Key moments
- Wednesday witnessed the DAX index slip 0.67%, while the STOXX 600 dropped 0.64%.
- Dutch semiconductor supplier ASML’s stock suffered a 5.7% loss.
- Headwinds tied to the Trump administration’s tariff policies affected the European technology sector.
Markets in Europe Retreat as Tariffs Impact Tech Sector
European stocks experienced a broad downturn on Wednesday, as persistent anxieties surrounding the future of United States trade policies continued to weigh on investor confidence across the continent. Several key indices registered notable declines, reflecting a cautious sentiment prevailing among market participants.
The German DAX index witnessed a slide of 0.67%, indicating a weakening of investor sentiment toward Germany’s leading companies. The broader STOXX 600 index, which provides a representation of European equities, experienced an even more pronounced decrease of 0.64%.
A significant element affecting market sentiments was the ongoing fears surrounding the direction of US trade tariffs, namely how they will affect global economic growth and various industries. ASML, a prominent chipmaker based in the Netherlands, issued a warning that the levies imposed by the White House were increasing uncertainty regarding its financial outlook for the years 2025 and 2026.

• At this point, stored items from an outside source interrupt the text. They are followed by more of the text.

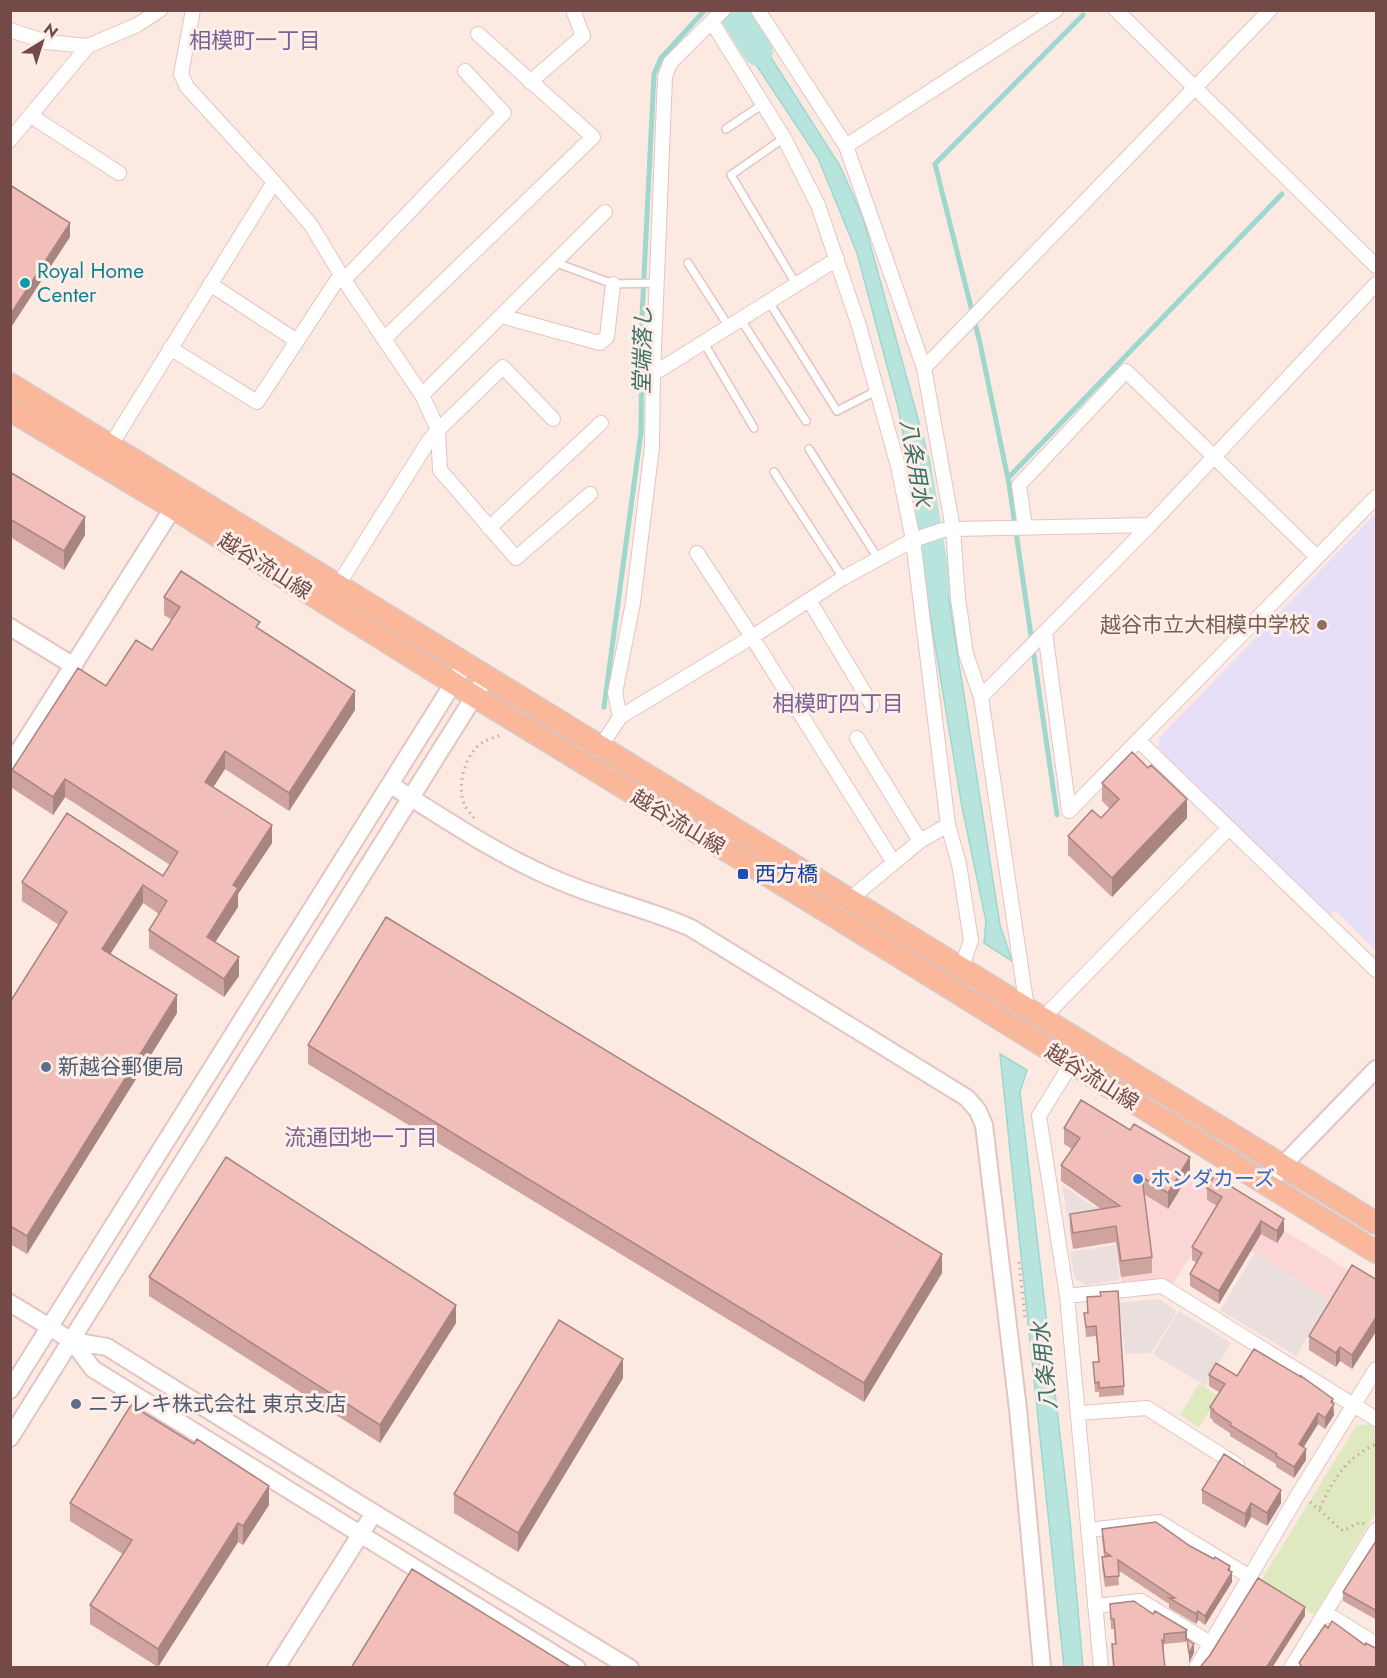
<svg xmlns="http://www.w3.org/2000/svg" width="1387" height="1678" viewBox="0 0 1387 1678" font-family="Jost,'Noto Sans JP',sans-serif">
	<rect width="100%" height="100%" fill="#fce9e2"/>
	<path fill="#fcd5d6" d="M1135 1137 1349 1271 1330 1300 1210 1226 1172 1285 1165 1279 1122 1282 1106 1183Z"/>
	<path fill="#ebdfdd" d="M1062 1185 1094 1207H1101L1103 1223 1069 1227Z
		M1115 1245 1120 1280 1085 1285 1075 1278 1070 1252Z
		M1255 1253 1330 1300 1296 1356 1220 1310Z
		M1159 1299 1176 1310 1175 1315 1151 1353 1125 1354 1119 1303Z
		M1179 1311 1231 1343 1205 1386 1153 1354Z"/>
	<path fill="#e7dff8" d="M1376 513V951L1335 910 1329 916 1158 748 1159 738Z"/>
	<path fill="#dee9c0" d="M1199 1384 1219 1396 1199 1427 1180 1415Z
		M1368 1424 1376 1429V1512L1314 1615 1260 1582 1356 1426Z"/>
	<path fill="#b7e5dd" stroke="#9dd7cd" stroke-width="1.5" d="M742 12 840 166 863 218 930 463 937 521 920 525 898 407 857 253 818 158 729 24Z
		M940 542 1000 925 1012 961 984 943 986 921 962 807 919 549Z
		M1000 1054 1027 1070 1020 1092 1070 1521 1083 1667H1064Z"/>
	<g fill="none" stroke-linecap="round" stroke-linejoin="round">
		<path stroke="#9dd7cd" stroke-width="5" d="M1008 478 1282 194
			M604 707 641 432 642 316 654 74 661 58 705 10
			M1057 815 1009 484 980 343 935 164 1083 15"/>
		<path stroke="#b7e5dd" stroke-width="30" d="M732 10 758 51
			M919 482 936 586"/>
		<g stroke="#e2c5c1" stroke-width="10">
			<path id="service" d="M726 129 763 104
				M784 138 731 175 796 284
				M554 262 613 284 657 283
				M688 263 729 327
				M769 302 837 411 876 391
				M741 320 806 421
				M704 343 754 428
				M809 449 877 557
				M774 472 843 578"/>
		</g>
		<g stroke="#e2c5c1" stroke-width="16">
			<path id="minor" d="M193 10 181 74 187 87 274 182 311 225 344 280 422 395 438 430 428 442 338 585
				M758 10 846 146 924 368 953 529 958 598 966 654 981 697 1027 1008
				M1116 10 1376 266
				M712 22 784 138 818 205 859 326 898 466 913 540 948 825 959 864 971 940 961 970
				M10 30 46 42 88 46
				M530 82 583 36 573 10
				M31 116 119 173
				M10 140 88 46 137 25 160 10
				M846 146 1056 10
				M344 280 504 113 465 71
				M210 284 297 341
				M501 316 600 343 607 337 613 284
				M384 339 593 137 478 34
				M170 348 257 402 341 274
				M924 368 1270 10
				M653 374 837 259
				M422 395 605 212
				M553 419 503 367 438 430 440 470 516 558 590 494
				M106 453 274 182
				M489 528 601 423
				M1025 528 1019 485 1126 371 1317 557
				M697 553 752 637 894 863
				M809 600 872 705
				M1045 632 1069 811 1376 497
				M981 697 1150 525
				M620 717 615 693 633 603 652 447 653 374 665 77 670 63 723 10
				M857 738 920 841
				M1138 740 1376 970
				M601 746 620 717 752 637 843 578 913 540 943 530 953 529 1150 525 1376 284
				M850 899 920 841 948 825
				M1043 1018 1229 828
				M1071 1064 1039 1116 1067 1296 1101 1668
				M1067 1296 1162 1286 1376 1419
				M1079 1413 1147 1408 1237 1465
				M1088 1530 1159 1522 1250 1577
				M1095 1606 1141 1601 1210 1643
				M1326 1613 1376 1644
				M1196 1668 1299 1493 1376 1369
				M1291 1668 1376 1530"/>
		</g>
		<g stroke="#e2c5c1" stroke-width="20">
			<path id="tertiary" d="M10 627 74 666
				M10 765 173 508
				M391 785C446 820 501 857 562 882 604 900 649 909 691 928L967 1098 978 1111 984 1125 1018 1409 1042 1668
				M1269 1186 1282 1166 1376 1069
				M10 1303 72 1341 93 1369 577 1668
				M72 1341 107 1347 374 1513 630 1668
				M10 1390 466 663
				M10 1438 487 676
				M276 1668 374 1513"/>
		</g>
		<g stroke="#d5c9c8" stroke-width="24">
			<path id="primary" d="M10 384 1376 1223
				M10 410 173 508 474 696 821 908 1376 1252"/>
		</g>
		<path stroke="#d6a19d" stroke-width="3" stroke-dasharray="1.5 4.5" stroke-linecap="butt" d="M474 818C471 814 467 810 465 806 457 789 463 762 476 748 482 741 492 738 501 735
			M1019 1262 1025 1318
			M1310 1502 1343 1531 1360 1522 1364 1524
			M1320 1508C1333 1479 1347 1457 1376 1444"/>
		<use href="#service" stroke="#fff" stroke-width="7"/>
		<use href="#minor" stroke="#fff" stroke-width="14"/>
		<use href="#tertiary" stroke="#fff" stroke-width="16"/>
		<use href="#primary" stroke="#fbb79a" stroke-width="21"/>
	</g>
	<path fill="#cfa39f" d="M10 472 85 535 64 570 10 537Z
		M164 597 260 630 355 710 289 811 225 769 213 787 272 843 238 894V907L215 942 239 976 224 997 149 948V930L159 914 143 903 110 954 177 1013 27 1254 10 1244V1002L59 925 22 901V882L163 876 170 865 65 797 53 815 12 788V770L106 686 152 650 172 620 164 615Z
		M1102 783 1187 818 1112 897 1068 855V836L1101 818 1110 809 1102 801Z
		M308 1045 942 1273 864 1402 308 1064Z
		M1064 1128 1190 1173 1168 1209 1144 1194 1152 1257V1273L1121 1277 1116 1242 1073 1249 1070 1230V1214L1101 1209 1061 1181V1165L1072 1149 1064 1144Z
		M1207 1188 1284 1232 1277 1243 1261 1234 1219 1304 1190 1286V1274L1197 1263 1192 1260V1247L1217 1206 1207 1200Z
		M149 1277 456 1323 380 1443 149 1296Z
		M1377 1280V1330L1352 1369 1340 1361 1336 1367 1309 1350V1336Z
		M1087 1297 1124 1386V1395L1099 1397V1392H1095L1093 1362H1099L1096 1336 1086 1337 1084 1313H1087Z
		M1209 1375 1237 1376 1333 1404 1334 1415 1325 1429 1318 1424 1303 1447 1306 1460 1294 1478 1276 1467V1464L1230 1436V1433L1213 1422V1420L1210 1418V1407L1219 1392 1209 1386Z
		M623 1378 518 1552 454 1513V1494Z
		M1202 1490 1281 1503 1267 1526 1251 1517 1245 1528 1202 1503Z
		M70 1503 269 1505 243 1545 238 1542 158 1667 90 1624V1605L123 1554 70 1521Z
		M1102 1529 1190 1546 1230 1571 1232 1582 1205 1625 1198 1620 1196 1624 1169 1608V1604L1118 1570 1119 1585 1105 1587 1102 1566V1557H1104L1102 1538Z
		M1376 1541 1377 1620 1343 1601V1592Z
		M1110 1604 1153 1614 1187 1630V1639L1185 1642 1164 1644V1651H1163L1165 1668H1113L1112 1644H1115L1114 1629H1111Z"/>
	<path fill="#a98582" d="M70 223V237L10 329V315Z
		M85 517V535L64 570V551Z
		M355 691V710L289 811V793Z
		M225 751V769L205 800V782Z
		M65 779V797L53 815V797Z
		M1187 799V818L1112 897V878Z
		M272 825V843L238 894V907L207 955V937L233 885Z
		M143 885V903L102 967V949Z
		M239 957V976L224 997V979Z
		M177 995V1013L27 1254V1236Z
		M1190 1157V1173L1168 1209V1193Z
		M1284 1219V1232L1277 1243V1231Z
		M1261 1221V1234L1219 1304V1291Z
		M942 1254V1273L864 1402V1383Z
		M456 1305V1323L380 1443V1425Z
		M1377 1316V1330L1352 1369V1355Z
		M1340 1347V1361L1336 1367V1353Z
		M623 1359V1378L518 1552V1533Z
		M1333 1399 1334 1415 1325 1429V1418Z
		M1318 1413V1424L1299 1455V1444Z
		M1306 1449V1460L1294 1478V1467Z
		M269 1486V1505L243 1545V1526Z
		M1281 1490V1503L1267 1526V1513Z
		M1251 1503V1517L1245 1528V1514Z
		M238 1523V1542L158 1667V1649Z
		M1230 1566V1576L1232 1572V1582L1205 1625V1616Z
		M1305 1607V1616L1272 1668H1266Z
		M1198 1611V1620L1196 1624V1614Z
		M1187 1630V1639L1185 1642V1632Z
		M1194 1644V1653L1189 1663V1653Z"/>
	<path fill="#f1beb9" stroke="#a98582" stroke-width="1.5" d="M10 185 70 223 10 315Z
		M10 472 85 517 64 551 10 519Z
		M181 571 260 622 256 627 355 691 289 793 225 751 205 782 272 825 233 885 238 888 207 937 239 957 224 979 149 930 167 901 143 885 102 949 177 995 27 1236 10 1226V1002L67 912 22 882 67 813 163 876 178 852 65 779 53 797 12 770 78 668 106 686 136 640 152 650 180 607 164 597Z
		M1132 752 1148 768 1151 765 1187 799 1112 878 1068 836 1092 810 1101 818 1119 799 1102 783Z
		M386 917 942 1254 864 1383 308 1045Z
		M1081 1100 1130 1130 1134 1124 1190 1157 1168 1193 1142 1177 1152 1257 1121 1261 1116 1226 1073 1233 1070 1214 1120 1206 1061 1165 1080 1138 1064 1128Z
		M226 1157 456 1305 380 1425 149 1277Z
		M1214 1176 1284 1219 1277 1231 1261 1221 1219 1291 1190 1274 1202 1253 1192 1247 1222 1197 1207 1188Z
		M1352 1265 1377 1280V1316L1352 1355 1340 1347 1336 1353 1309 1336Z
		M1118 1291 1124 1386 1099 1388V1382L1095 1383 1093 1362H1099L1096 1326 1086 1327 1084 1313H1088L1087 1297 1101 1296 1100 1292Z
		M559 1320 623 1359 518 1533 454 1494Z
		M1254 1349 1301 1377V1376L1333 1399 1331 1402 1334 1404 1325 1418 1318 1413 1299 1444 1306 1449 1294 1467 1276 1456 1277 1454 1230 1425 1231 1423 1213 1411 1214 1410 1210 1407 1225 1384 1209 1375 1216 1363 1237 1376Z
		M131 1405 194 1444 197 1439 269 1486 243 1526 238 1523 158 1649 90 1605 132 1540 70 1503Z
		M1224 1454 1281 1490 1267 1513 1251 1503 1245 1514 1202 1490Z
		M1156 1522 1190 1546 1214 1559 1215 1557 1230 1566 1228 1570 1232 1572 1205 1616 1198 1611 1196 1614 1169 1598H1175L1118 1560 1119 1576 1105 1577 1102 1557 1111 1556 1105 1552 1102 1529Z
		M1376 1541H1377V1611L1343 1592Z
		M412 1569 572 1668H351Z
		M1258 1578 1305 1607 1266 1668H1204L1201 1666 1210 1655Z
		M1134 1601 1153 1614 1155 1611 1187 1630 1185 1632 1164 1634V1642L1162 1640 1165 1668H1114L1112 1644H1116L1114 1619H1111L1110 1604Z
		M1332 1621 1365 1645 1366 1643 1377 1649V1668H1299L1301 1665 1299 1663 1325 1625 1328 1628Z
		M1187 1639 1194 1644 1189 1653Z"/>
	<circle fill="#0f9aa8" stroke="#ffeee8" stroke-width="2" cx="25" cy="283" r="6"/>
	<circle fill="#8d6e63" stroke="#ffeee8" stroke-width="2" cx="1322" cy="625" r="6"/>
	<rect fill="#1a4fb4" stroke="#ffeee8" stroke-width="2" x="737" y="868" width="12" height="12" rx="3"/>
	<g fill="#5c6f8a" stroke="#ffeee8" stroke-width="2">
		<circle cx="46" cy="1067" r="6"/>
		<circle cx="76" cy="1404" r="6"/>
	</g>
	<circle fill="#3f7fe0" stroke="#ffeee8" stroke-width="2" cx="1138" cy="1179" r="6"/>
	<g text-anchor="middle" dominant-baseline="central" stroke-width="6" stroke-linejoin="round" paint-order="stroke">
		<g font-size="21" fill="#0d838f" stroke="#ffeee8" text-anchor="start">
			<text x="37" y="271">Royal Home<tspan x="37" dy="24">Center</tspan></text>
		</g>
		<g font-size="21" fill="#734a48" stroke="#ffeee8">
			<text transform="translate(265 566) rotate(32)">越谷流山線</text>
			<text transform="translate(678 822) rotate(31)">越谷流山線</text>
			<text transform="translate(1092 1077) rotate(32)">越谷流山線</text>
		</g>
		<g font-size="21" fill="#785e54" stroke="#ffeee8" text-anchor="end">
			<text x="1310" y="625">越谷市立大相模中学校</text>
		</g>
		<g font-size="21" fill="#164399" stroke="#ffeee8" text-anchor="start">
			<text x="755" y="874">西方橋</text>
		</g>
		<g font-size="21" fill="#4e5e75" stroke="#ffeee8" text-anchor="start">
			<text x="58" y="1067">新越谷郵便局</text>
			<text x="88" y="1404">ニチレキ株式会社 東京支店</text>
		</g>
		<g font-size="21" fill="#366cbe" stroke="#ffeee8" text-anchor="start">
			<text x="1150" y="1179">ホンダカーズ</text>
		</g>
		<g font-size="22" fill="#756497" stroke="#ffeee8">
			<text x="255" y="40">相模町一丁目</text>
			<text x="838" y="703">相模町四丁目</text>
			<text x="361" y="1137">流通団地一丁目</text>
		</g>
		<g font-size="22" font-style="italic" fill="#3a7269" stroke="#ffeee8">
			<text transform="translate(642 350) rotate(-89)">堂端落し</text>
			<text transform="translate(916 463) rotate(80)">八条用水</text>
			<text transform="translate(1044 1366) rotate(-96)">八条用水</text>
		</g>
	</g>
	<rect width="1387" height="1678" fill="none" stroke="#734a48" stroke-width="24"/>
	<g transform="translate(42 42) rotate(38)" stroke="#ffeee8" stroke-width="4.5" paint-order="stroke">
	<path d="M0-4.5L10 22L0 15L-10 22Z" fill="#734a48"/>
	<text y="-9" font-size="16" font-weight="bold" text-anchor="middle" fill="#734a48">N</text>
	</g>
</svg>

This caution from a key player in the global technology supply chain had a significant negative impact on chipmakers across Europe. Shares of ASML themselves experienced a substantial drop of over 5% on Wednesday, and this weakness spread to other semiconductor-related companies, pulling down the broader technology sector within the European markets. The warning from ASML highlighted the tangible risks that the ongoing trade disputes pose to the intricate global technology supply chain and the profitability of European tech firms.
Furthermore, the technology sector faced additional pressure stemming from developments in the United States, as chip giant Nvidia is set to be subject to US government restrictions on the export of certain AI chips to China. According to Nvidia, this will result in a significant revenue hit of $5.5 billion for the company. The news further dampened sentiment towards technology stocks globally, including their European counterparts, as it underscored the potential for geopolitical tensions and trade restrictions to negatively impact the growth prospects of the sector.